With the misrepresentation option, the claimant would need to prove it relied on the representation about LIBOR when entering into the transaction.
"Considering that the reference point for the swaps pension funds entered into is based around LIBOR and EURIBOR, and that those reference points have been manipulated in a way that pension funds can show they should have paid less, then the potential financial implication is quite substantial," Hibbert added.
"What becomes much more difficult is showing the link between the obligation take on by the bank and the actual losses that might have been suffered in those instruments."
At the moment, it is unclear whether pension funds have incurred any losses, and many in the industry have questioned the impact the attempt to manipulate the bank-lending rate has actually had on the published LIBOR rate.

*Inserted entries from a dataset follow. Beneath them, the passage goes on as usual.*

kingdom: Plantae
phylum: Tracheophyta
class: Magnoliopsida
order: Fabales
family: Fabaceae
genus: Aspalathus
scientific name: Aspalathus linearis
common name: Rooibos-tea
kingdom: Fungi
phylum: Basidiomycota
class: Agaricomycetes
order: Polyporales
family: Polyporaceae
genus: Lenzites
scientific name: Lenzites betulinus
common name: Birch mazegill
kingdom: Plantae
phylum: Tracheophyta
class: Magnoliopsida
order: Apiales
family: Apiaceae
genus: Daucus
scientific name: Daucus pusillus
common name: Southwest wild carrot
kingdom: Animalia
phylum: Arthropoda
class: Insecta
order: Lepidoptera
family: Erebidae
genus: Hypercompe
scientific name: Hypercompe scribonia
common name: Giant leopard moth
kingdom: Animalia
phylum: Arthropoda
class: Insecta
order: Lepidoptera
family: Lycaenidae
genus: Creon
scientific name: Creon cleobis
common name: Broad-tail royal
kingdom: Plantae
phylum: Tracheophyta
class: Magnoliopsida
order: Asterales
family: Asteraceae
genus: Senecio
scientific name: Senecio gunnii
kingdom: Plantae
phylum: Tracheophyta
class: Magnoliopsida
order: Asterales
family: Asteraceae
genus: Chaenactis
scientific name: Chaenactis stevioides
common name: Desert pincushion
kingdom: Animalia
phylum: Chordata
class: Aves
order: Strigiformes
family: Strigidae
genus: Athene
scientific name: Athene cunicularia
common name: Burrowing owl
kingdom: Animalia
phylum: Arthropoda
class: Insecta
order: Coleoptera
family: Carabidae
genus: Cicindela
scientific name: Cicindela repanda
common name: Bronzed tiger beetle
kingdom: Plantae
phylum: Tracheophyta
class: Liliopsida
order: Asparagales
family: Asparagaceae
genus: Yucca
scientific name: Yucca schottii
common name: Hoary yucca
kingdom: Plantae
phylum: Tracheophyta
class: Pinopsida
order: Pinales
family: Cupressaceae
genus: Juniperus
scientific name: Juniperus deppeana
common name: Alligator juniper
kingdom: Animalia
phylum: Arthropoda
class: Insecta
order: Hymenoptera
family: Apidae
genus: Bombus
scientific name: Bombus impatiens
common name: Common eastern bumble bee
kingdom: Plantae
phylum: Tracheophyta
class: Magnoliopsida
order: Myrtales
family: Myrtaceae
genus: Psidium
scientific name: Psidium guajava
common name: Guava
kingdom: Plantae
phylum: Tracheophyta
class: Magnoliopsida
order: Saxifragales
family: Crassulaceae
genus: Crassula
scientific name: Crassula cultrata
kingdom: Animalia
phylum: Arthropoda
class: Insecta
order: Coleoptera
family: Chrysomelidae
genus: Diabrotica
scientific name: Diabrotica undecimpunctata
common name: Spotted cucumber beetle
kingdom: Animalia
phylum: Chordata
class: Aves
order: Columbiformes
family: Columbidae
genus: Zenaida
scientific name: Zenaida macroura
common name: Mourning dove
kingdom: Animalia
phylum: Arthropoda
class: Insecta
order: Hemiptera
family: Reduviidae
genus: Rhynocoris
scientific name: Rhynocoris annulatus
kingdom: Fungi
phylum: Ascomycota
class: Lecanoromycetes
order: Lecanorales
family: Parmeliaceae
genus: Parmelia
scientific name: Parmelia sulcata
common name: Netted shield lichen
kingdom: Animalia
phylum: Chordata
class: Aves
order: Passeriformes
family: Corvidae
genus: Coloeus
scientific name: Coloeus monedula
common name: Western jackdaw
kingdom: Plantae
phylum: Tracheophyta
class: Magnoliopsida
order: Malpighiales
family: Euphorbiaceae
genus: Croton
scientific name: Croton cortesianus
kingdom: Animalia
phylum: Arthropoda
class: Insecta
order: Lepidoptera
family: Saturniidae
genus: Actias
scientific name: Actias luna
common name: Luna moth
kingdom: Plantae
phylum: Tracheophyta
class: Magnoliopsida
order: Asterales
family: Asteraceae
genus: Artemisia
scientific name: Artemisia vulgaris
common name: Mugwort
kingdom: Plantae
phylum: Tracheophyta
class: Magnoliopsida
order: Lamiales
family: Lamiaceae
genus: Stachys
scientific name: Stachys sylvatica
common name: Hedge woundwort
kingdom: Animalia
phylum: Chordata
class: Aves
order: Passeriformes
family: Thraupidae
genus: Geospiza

"I don't think those problems are insuperable", Hibbert said. "The quantification of those claims is very complicated, and we are a very long distance between saying banks were contractually banned from manipulating LIBOR and that manipulation caused the losses pension funds suffered on those instruments."
Hibbert said pension funds would have a better understanding of the difficulties such claims could present after the overall number of banks involved in the scandal had been disclosed, which could occur before year-end.
But he also downplayed the possibility of a "tsunami" of litigation.
"Pension funds will need to take into consideration how clear the cases is, how big the losses are, the extent to which they think they have access to the necessary information, and how much pressure they will get from their beneficiaries," Hibbert said.
"It is easy to speak in generalities of a tsunami of litigation: the key point for claimants, however, is to focus on the claims with the most likelihood of success."
Hibbert finally pointed out that a long, ongoing commercial relationship between banks and pension funds was a "decent" way to settle cases.
"Quite often those cases are settled in relation to future businesses," he said. "This doesn't necessarily involve the transfer of large amounts of cash, but more the terms of future potential businesses between the two parties."
Last month, Boris Mikhailov, principal within Mercer's financial strategy group, told IPE that the real impact for pension funds would depend on their asset mix and derivatives positions at the time when the misconduct took place.
"Assuming that any manipulation did artificially lower LIBOR, then the implications for pension funds might be found on LIBOR obligations for the interest rate swaps or total return swaps they entered into," he said.
"In that case, a pension scheme could potentially be impacted in the sense that it would have paid less than it should have done.
"However, there might have been a knock-on impact to the long positions under these derivatives. In other words, the fixed rate locked-in could have been lower too."